L'absence de critique de l'Etat-providence par ces anarcho-socialistes, alors que cet Etat-providence est une arme dans la main des adversaires de la classe ouvrière et des plus pauvres (prix plus élevés, services de moins bonne qualité, monopoles, cartels légaux, privilèges, distorsions à la concurrence, contrôle bureaucratique, etc.), les amène à abandonner l'anarchisme au profit d'une posture intermédiaire proche... des social-démocrates.

Il existe à vrai dire des variations d'anarcho-socialismes vulgaires. Certains souhaitent l'interdiction de la monnaie, d'autres de tout échange marchand, d'autres encore veulent en finir avec la division du travail, etc. Mais notons que ce genre de positions n'a rien à voir a priori avec l'anarcho-socialisme.

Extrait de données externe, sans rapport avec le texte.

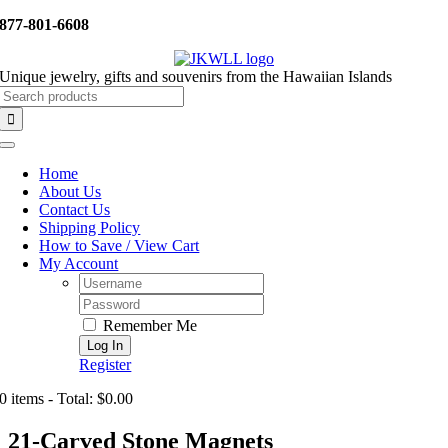
Skip
877-801-6608
to
content
Unique jewelry, gifts and souvenirs from the Hawaiian Islands
Search
for:
Toggle
Navigation
Home
About Us
Contact Us
Shipping Policy
How to Save / View Cart
My Account
Username:
Password:
Remember Me
Register
0 items - Total: $0.00
21-Carved Stone Magnets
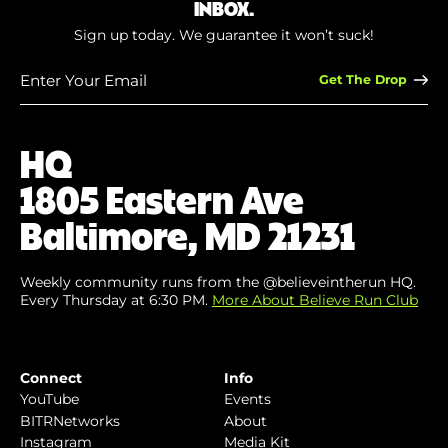
INBOX.
Sign up today. We guarantee it won’t suck!
Enter
Your
Email
(Required)
HQ
1805 Eastern Ave
Baltimore, MD 21231
Weekly community runs from the @believeintherun HQ.
Every Thursday at 6:30 PM.
More About Believe Run Club
Connect
Info
YouTube
Events
BITRNetworks
About
Instagram
Media Kit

2. L'anarcho-socialisme classique

Si je ne me trompe pas, il y a un anarcho-socialisme classique, celui de Bakounine et de Kropotkine, qui ne défend pas l'Etat-providence et défend l'abolition totale de l'Etat. Un tel anarchisme considère par contre le salariat comme une agression, ou un vol, justifiant une expropriation des patrons par les salariés (et l'usage d'un certain degré de violence pour y parvenir).

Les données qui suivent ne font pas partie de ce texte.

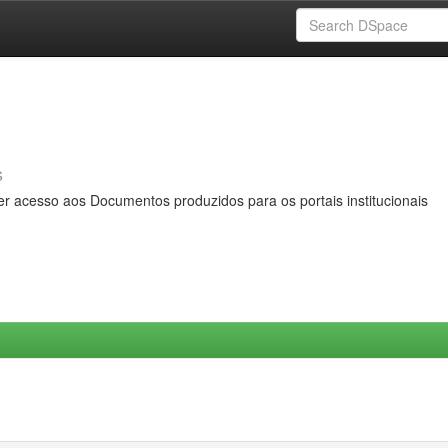
s
er acesso aos Documentos produzidos para os portais institucionais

2a. Certains anarcho-socialistes classiques soutiennent l'interdiction du salariat dans la société post-expropriation du patronat, d'autres non.

2b. Certains anarcho-socialistes classiques sont favorables à ce que la démocratie (généralement directe) contraigne les individus à faire ce que la majorité décide, d'autres non. Les premiers peuvent donc même adjoindre une forme de planisme à leur régime. Les anarcho-socialistes démocrates recréent bel et bien un État (avec violation institutionnalisée de la volonté individuelle). Mais tous les anarcho-socialistes classiques ne sont pas forcément démocrates (il y a un courant individualiste). Ceux qui soutiennent la prise de décision au consensus ne sont pas forcément des démocrates (pour peu que leurs assemblées « consensuelles » n'imposent pas leurs décisions par le biais de pressions sociales plus ou moins violentes effectuées hors assemblées).

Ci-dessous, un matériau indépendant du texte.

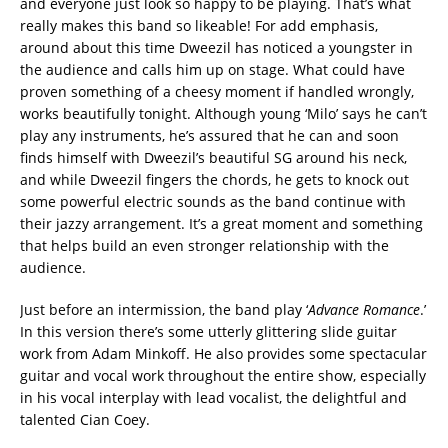
and everyone just look so happy to be playing. That’s what
really makes this band so likeable! For add emphasis,
around about this time Dweezil has noticed a youngster in
the audience and calls him up on stage. What could have
proven something of a cheesy moment if handled wrongly,
works beautifully tonight. Although young ‘Milo’ says he can’t
play any instruments, he’s assured that he can and soon
finds himself with Dweezil’s beautiful SG around his neck,
and while Dweezil fingers the chords, he gets to knock out
some powerful electric sounds as the band continue with
their jazzy arrangement. It’s a great moment and something
that helps build an even stronger relationship with the
audience.‬
‪Just before an intermission, the band play ‘
Advance
Romance
.’
In this version there’s some utterly glittering slide guitar
work from Adam Minkoff. He also provides some spectacular
guitar and vocal work throughout the entire show, especially
in his vocal interplay with lead vocalist, the delightful and
talented Cian Coey. ‬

Notons qu'il existe des anarcho-socialistes classiques qui acceptent (1) le salariat après l'expropriation du patronat actuel (2) rejettent la démocratie, même directe (les individualistes).


3. L'anarcho-socialisme raffiné (proto-libertarien)

Ce courant affirme que tous ceux qui se sont enrichis grâce à l’État doivent être expropriés par les travailleurs (et les plus pauvres). Grosso modo il s'agit selon eux de la plupart des patrons, des riches et des grands propriétaires. Après l'expropriation de ces divers groupes sociaux et l'abolition de l'Etat, les individus sont libres de s'organiser comme ils l'entendent (le salariat est accepté). Cet anarcho-socialisme raffiné est presque libertarien. Il ne l'est pas car il ne respecte pas une procédure de justice libertarienne.

4. L'anarcho-socialisme libertarien ou le libertarianisme anarcho-socialiste

Contrairement au courant précédent, l'anarcho-socialisme libertarien défend la procédure rothbardienne de l'enquête pour déterminer quelle propriété a été acquise sans violation des droits de propriété légitimes des individus et quelle propriété a été acquise en violation de droits de propriété légitimes. Il n'y a expropriation que lorsqu'il y a violation des droits de propriété légitimes.

En outre, le marché libre (la société sans Etat) est analysé comme devant amener à une prévalence de modèles de vie et d'organisation socialistes et non hiérarchiques (cf. mes précédents écrits sur ce courant).